Cathy Larson admitted she not only had never before volunteered for Moisture Festival, she hadn’t volunteered much before at all.  As she filled out her requests for shifts (volunteers see the shows they ‘work’), she explained, “I came to Moisture Festival two years ago, and I just thought I want to be part of this.”  Larson does have a tendency that is particularly Moisture-esque, “I enjoy dressing up,” she admitted, “just get dressed up and be silly with it.”

Jack House first found the Moisture Festival through a website asking for volunteers.  He already had volunteered at ACT (one Festival venue) and altruistic reasons partially lead him to volunteer, including “giving back to the community.”   He also likes to put his free time to constructive use, and get in for free.  “It’s a way to see people display these talents,” House explained, “people who do crazy things.”  He’s worked 3 or 4 years for Moisture, as security, ticket booth and general schlepper – along with helping paint the ticket booth.  “My favorite,” he acknowledged, “was security.  Best seat in the house!”

Never Been To Never Missed

Sulaiman Fulton never before has volunteered for the Festival – and he’s never before seen it.  His girlfriend, a vaudevillian, brought him along and, according to him, he’s most willing!  He’s loved learning about the growing vaudeville community.  “It’s still kind of underground,” he mused, but “it’s wonderful!  It’s a lot of fun.”  Fulton likes the “new feeling” of it all, and the welcoming attitude he’s encountered.  “Everyone is understanding,” he stated, and “urges you to express yourself more.”

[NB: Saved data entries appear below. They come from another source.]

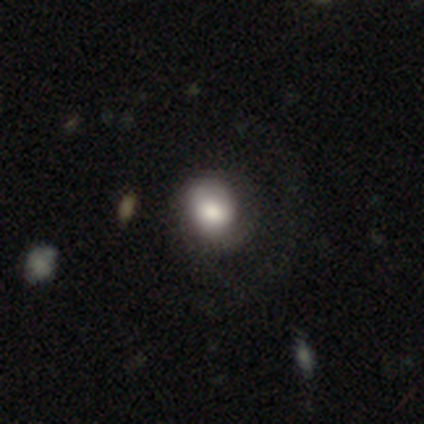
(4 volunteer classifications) Q: Smooth or featured?
A: smooth (50%); tied with: featured or disk (50%)
Q: How rounded?
A: round (50%); tied with: in between (50%)
Q: Merging?
A: minor disturbance (50%); runner-up: none (25%)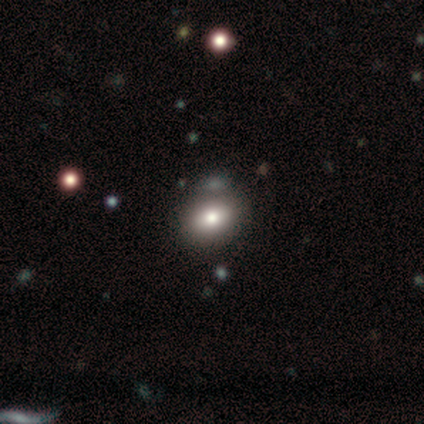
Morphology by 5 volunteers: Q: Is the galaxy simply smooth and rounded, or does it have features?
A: smooth — 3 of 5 (60%).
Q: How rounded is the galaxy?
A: in between — 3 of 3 (100%).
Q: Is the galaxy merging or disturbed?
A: none — 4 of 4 (100%).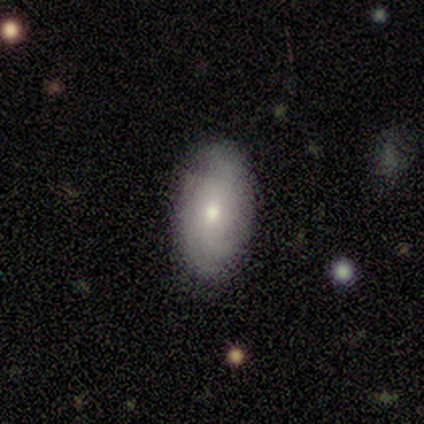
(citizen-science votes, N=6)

Nathan Arnold will volunteer this year, since he won’t be performing.  “I’m not a big enough drip to precipitate this year,” he explained.  Arnold stated that he doesn’t currently have an act professional, or polished, enough to go on stage with other Festival performers.  As to why he continues to participate, he explained, “I’ve been part of this whole Fremont Arts Council community,” where several Festival producers met, “for 15 years, and I just like being around my friends.”

For those without friends among the Festival crew, yet, the Festival atmosphere has proven most conducive for creating them.  To volunteer, contact Shanika Davis, Volunteer Coordinator, about shifts and shows still available.  Still not convinced?  Go to the Moisture Festival website to buy tickets and find out what the fuss is all about.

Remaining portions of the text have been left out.